Reflections on OS integration Eric Schrock's Weblog
Musings about Fishworks, Operating Systems, and the software that runs on them.

Tuesday Jun 29, 2004

Over the years, we have been keeping an eye on the LSOF (LiSt Open Files) utility written by Vic Abell. It's a well respected utility that provides indispensible information that cannot be found any other way. We have tried to emulate some aspects of lsof, but we still fall short in several categories. As part of the RAS group, I'm curious to know what observability features our system is lacking. This is a huge open-ended question, so I'm trying to limit the scope by performing a direct comparison to lsof. If you're not familiar with lsof, then consider it a black box that will answer any questions about open files or connections on your system.

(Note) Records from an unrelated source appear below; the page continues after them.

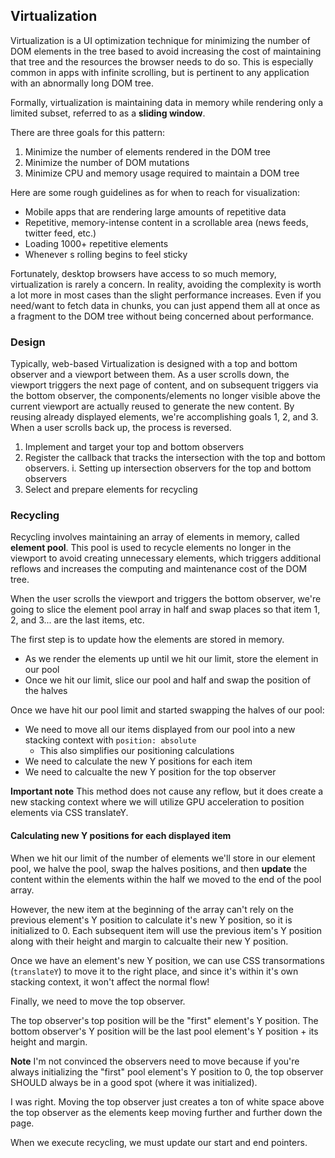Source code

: <!-- markdownlint-disable MD007 MD010 MD013 MD024 MD028 MD033 -->
## Virtualization

Virtualization is a UI optimization technique for minimizing the number of DOM elements in the tree based to avoid increasing the cost of maintaining that tree and the resources the browser needs to do so. This is especially common in apps with infinite scrolling, but is pertinent to any application with an abnormally long DOM tree.

Formally, virtualization is maintaining data in memory while rendering only a limited subset, referred to as a **sliding window**.

There are three goals for this pattern:

1.	Minimize the number of elements rendered in the DOM tree
2.	Minimize the number of DOM mutations
3.	Minimize CPU and memory usage required to maintain a DOM tree

Here are some rough guidelines as for when to reach for visualization:

-	Mobile apps that are rendering large amounts of repetitive data
-	Repetitive, memory-intense content in a scrollable area (news feeds, twitter feed, etc.)
-	Loading 1000+ repetitive elements
-	Whenever s rolling begins to feel sticky

Fortunately, desktop browsers have access to so much memory, virtualization is rarely a concern. In reality, avoiding the complexity is worth a lot more in most cases than the slight performance increases. Even if you need/want to fetch data in chunks, you can just append them all at once as a fragment to the DOM tree without being concerned about performance.

### Design

Typically, web-based Virtualization is designed with a top and bottom observer and a viewport between them. As a user scrolls down, the viewport triggers the next page of content, and on subsequent triggers via the bottom observer, the components/elements no longer visible above the current viewport are actually reused to generate the new content. By reusing already displayed elements, we're accomplishing goals 1, 2, and 3. When a user scrolls back up, the process is reversed.

1.	Implement and target your top and bottom observers
2.	Register the callback that tracks the intersection with the top and bottom observers. i. Setting up intersection observers for the top and bottom observers
3.	Select and prepare elements for recycling

### Recycling

Recycling involves maintaining an array of elements in memory, called **element pool**. This pool is used to recycle elements no longer in the viewport to avoid creating unnecessary elements, which triggers additional reflows and increases the computing and maintenance cost of the DOM tree.

When the user scrolls the viewport and triggers the bottom observer, we're going to slice the element pool array in half and swap places so that item 1, 2, and 3... are the last items, etc.

The first step is to update how the elements are stored in memory.

-	As we render the elements up until we hit our limit, store the element in our pool
-	Once we hit our limit, slice our pool and half and swap the position of the halves

Once we have hit our pool limit and started swapping the halves of our pool:

-	We need to move all our items displayed from our pool into a new stacking context with `position: absolute`
	-	This also simplifies our positioning calculations
-	We need to calculate the new Y positions for each item
-	We need to calcualte the new Y position for the top observer

**Important note** This method does not cause any reflow, but it does create a new stacking context where we will utilize GPU acceleration to position elements via CSS translateY.

#### Calculating new Y positions for each displayed item

When we hit our limit of the number of elements we'll store in our element pool, we halve the pool, swap the halves positions, and then **update** the content within the elements within the half we moved to the end of the pool array.

However, the new item at the beginning of the array can't rely on the previous element's Y position to calculate it's new Y position, so it is initialized to 0. Each subsequent item will use the previous item's Y position along with their height and margin to calcualte their new Y position.

Once we have an element's new Y position, we can use CSS transormations (`translateY`) to move it to the right place, and since it's within it's own stacking context, it won't affect the normal flow!

Finally, we need to move the top observer.

The top observer's top position will be the "first" element's Y position. The bottom observer's Y position will be the last pool element's Y position + its height and margin.

**Note** I'm not convinced the observers need to move because if you're always initializing the "first" pool element's Y position to 0, the top observer SHOULD always be in a good spot (where it was initialized).

I was right. Moving the top observer just creates a ton of white space above the top observer as the elements keep moving further and further down the page.

When we execute recycling, we must update our start and end pointers.


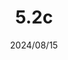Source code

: ---
layout: gold_efficiency

title: 5.2c
date: 2024/08/15
description: Wild Rift Gold Efficiency of 5.2c hotfix (3 buffed, 1 adjusted, 1 new)
image: /assets/favicon512x512.png

permalink: /5.2c/
redirect_from: /
latest_version: true

data:
    refer_url: https://wildrift.leagueoflegends.com/en-us/news/game-updates/wild-rift-patch-notes-5-2c/
    refer_text: 5.2c
    items: items_5_2c
    stats: stats_5_2c

patch_note:
    statuses:
        buffed: "MORTAL REMINDER,SERYLDA’S GRUDGE,IMMORTAL SHIELDBOW"
        adjusted: "ARDENT CENSER"
        nerfed: ""
        new: "REDEMPTION"
    excludes: ""
    compare:
        statuses: "buffed,adjusted,nerfed"
        items: items_5_2a
        stats: stats_5_2a
        item_prefix: 5.2a
---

We have started to get better at this. The fuser(1M) and pfiles(1) commands are a decent start, especially since pfiles started having path information in Solaris 10. These two utilities still fail to address one major area of concern: systemic problems. We can tell you who has a given file open, and we can tell you which files a process has open, but we can't tell you who has NFS files open on your system or which processes are bound to a particular port. Running pfiles on every process in the system is not an acceptable solution, if only because it involves stopping every single process on your system. Dtrace can identify problems as they occur, but it can't give you a snapshot of the current state of the system.

I am not looking to clone lsof, but I do think we should be able to answer some of the questions that our customers are asking. This is not the first time this has come up within the Solaris group, but it is something I want to explore as we look beyond Solaris 10. I don't need to know all of lsof's features; I can read the manpages easily enough. So my question to you admins and developers out there is this: What specific questions does lsof allow you to answer that you otherwise cannot determine with the stock Solaris tools, and how does it make your life easier?